▶ **YOUR ASSIGNMENT**: Pick out every line in the listing below that contains the string "left", matching case exactly, and copy each one.

§ §

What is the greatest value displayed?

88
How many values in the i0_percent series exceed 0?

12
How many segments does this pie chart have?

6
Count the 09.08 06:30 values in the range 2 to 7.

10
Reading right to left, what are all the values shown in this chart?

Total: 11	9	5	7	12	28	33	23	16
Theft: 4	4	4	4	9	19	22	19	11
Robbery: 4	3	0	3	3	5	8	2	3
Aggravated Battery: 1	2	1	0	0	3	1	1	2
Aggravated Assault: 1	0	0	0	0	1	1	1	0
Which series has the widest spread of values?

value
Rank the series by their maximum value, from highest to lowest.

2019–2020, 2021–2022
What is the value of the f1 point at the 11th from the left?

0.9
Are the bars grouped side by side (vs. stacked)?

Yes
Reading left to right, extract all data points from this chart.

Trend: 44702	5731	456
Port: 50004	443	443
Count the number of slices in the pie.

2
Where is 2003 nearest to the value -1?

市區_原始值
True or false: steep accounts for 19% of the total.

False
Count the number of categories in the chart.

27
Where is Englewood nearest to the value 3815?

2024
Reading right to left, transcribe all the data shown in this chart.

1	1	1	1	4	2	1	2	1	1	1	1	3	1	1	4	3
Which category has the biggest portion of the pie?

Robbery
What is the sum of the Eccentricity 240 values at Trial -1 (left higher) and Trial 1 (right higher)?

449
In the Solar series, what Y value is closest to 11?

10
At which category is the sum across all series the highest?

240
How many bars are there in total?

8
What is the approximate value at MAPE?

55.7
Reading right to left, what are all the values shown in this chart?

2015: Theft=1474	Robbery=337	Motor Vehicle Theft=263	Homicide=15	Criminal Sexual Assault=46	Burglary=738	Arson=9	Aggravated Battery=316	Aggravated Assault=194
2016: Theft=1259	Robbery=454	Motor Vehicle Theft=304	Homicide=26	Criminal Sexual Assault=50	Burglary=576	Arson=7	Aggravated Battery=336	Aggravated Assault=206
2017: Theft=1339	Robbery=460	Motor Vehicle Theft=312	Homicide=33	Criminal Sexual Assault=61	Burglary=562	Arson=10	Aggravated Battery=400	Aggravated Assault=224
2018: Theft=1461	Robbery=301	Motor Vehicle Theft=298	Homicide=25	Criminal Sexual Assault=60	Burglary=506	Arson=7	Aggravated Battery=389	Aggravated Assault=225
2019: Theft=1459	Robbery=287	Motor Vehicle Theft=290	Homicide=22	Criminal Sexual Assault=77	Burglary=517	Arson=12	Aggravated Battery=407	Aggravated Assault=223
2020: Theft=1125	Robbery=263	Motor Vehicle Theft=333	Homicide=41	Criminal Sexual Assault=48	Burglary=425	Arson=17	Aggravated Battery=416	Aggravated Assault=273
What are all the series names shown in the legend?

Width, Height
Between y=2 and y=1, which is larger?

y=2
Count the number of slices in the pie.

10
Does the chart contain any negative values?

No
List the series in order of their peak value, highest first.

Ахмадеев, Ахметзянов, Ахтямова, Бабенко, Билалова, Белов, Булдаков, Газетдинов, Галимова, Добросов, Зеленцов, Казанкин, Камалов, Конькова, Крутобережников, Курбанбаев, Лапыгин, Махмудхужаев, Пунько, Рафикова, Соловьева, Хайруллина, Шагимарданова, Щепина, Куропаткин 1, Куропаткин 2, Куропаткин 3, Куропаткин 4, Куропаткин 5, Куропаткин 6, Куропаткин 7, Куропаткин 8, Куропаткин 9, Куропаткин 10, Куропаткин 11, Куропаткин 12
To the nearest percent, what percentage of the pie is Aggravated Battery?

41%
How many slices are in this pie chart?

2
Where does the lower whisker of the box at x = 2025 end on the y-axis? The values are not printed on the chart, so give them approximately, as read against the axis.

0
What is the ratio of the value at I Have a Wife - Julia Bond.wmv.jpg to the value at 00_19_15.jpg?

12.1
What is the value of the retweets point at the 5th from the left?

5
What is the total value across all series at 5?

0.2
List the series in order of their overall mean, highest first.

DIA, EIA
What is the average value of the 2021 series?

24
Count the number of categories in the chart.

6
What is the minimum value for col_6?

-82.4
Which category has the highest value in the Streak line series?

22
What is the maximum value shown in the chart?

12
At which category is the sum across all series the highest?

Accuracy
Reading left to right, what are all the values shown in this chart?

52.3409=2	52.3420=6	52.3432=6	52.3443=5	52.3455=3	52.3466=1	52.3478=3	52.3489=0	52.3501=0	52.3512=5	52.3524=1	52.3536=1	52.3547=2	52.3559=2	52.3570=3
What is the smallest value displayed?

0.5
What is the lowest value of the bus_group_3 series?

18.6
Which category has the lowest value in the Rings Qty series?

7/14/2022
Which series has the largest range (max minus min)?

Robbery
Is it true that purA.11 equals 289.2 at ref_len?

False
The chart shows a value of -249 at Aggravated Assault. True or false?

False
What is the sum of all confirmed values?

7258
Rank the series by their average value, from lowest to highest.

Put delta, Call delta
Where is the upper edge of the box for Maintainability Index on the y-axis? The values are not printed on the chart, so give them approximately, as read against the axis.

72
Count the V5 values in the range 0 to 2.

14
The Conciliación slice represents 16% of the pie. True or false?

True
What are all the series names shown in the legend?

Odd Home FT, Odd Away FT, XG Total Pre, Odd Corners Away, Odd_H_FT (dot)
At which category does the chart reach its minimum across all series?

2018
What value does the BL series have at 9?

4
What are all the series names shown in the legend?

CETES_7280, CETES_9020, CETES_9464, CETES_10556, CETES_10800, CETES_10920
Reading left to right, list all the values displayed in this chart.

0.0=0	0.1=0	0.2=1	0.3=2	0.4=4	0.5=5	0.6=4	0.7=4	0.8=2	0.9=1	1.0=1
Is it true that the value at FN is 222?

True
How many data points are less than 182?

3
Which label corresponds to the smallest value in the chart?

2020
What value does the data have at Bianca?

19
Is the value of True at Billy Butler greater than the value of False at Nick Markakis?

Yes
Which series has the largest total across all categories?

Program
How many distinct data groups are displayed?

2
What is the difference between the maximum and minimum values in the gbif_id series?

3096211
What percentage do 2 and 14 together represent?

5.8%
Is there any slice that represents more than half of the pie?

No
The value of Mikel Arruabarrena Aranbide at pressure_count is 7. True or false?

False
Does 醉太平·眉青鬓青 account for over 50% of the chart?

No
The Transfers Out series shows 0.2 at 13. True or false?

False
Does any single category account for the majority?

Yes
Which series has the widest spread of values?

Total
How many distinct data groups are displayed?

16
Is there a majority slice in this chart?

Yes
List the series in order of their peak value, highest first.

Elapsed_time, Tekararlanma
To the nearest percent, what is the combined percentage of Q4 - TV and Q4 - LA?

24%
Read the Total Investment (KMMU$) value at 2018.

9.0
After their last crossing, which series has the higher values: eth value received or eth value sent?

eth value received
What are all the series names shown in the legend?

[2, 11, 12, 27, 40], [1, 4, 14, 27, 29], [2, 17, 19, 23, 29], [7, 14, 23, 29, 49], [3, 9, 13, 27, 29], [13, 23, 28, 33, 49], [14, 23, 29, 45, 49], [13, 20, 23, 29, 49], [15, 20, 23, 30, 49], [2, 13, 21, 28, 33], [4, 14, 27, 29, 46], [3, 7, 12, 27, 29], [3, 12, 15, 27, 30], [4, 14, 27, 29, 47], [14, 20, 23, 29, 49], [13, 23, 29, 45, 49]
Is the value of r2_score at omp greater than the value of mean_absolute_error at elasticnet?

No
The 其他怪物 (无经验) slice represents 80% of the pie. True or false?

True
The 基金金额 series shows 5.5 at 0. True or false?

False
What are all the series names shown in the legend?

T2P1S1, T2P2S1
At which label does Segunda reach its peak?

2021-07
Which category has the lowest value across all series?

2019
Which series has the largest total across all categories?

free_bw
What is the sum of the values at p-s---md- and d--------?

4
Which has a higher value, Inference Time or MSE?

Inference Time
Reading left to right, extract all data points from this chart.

§ §

▶ **ANSWER TO THE EXERCISE**:
Reading right to left, what are all the values shown in this chart?
What is the value of the f1 point at the 11th from the left?
Reading left to right, extract all data points from this chart.
Reading right to left, transcribe all the data shown in this chart.
What is the sum of the Eccentricity 240 values at Trial -1 (left higher) and Trial 1 (right higher)?
Reading right to left, what are all the values shown in this chart?
What is the value of the retweets point at the 5th from the left?
Reading left to right, what are all the values shown in this chart?
Reading left to right, list all the values displayed in this chart.
Reading left to right, extract all data points from this chart.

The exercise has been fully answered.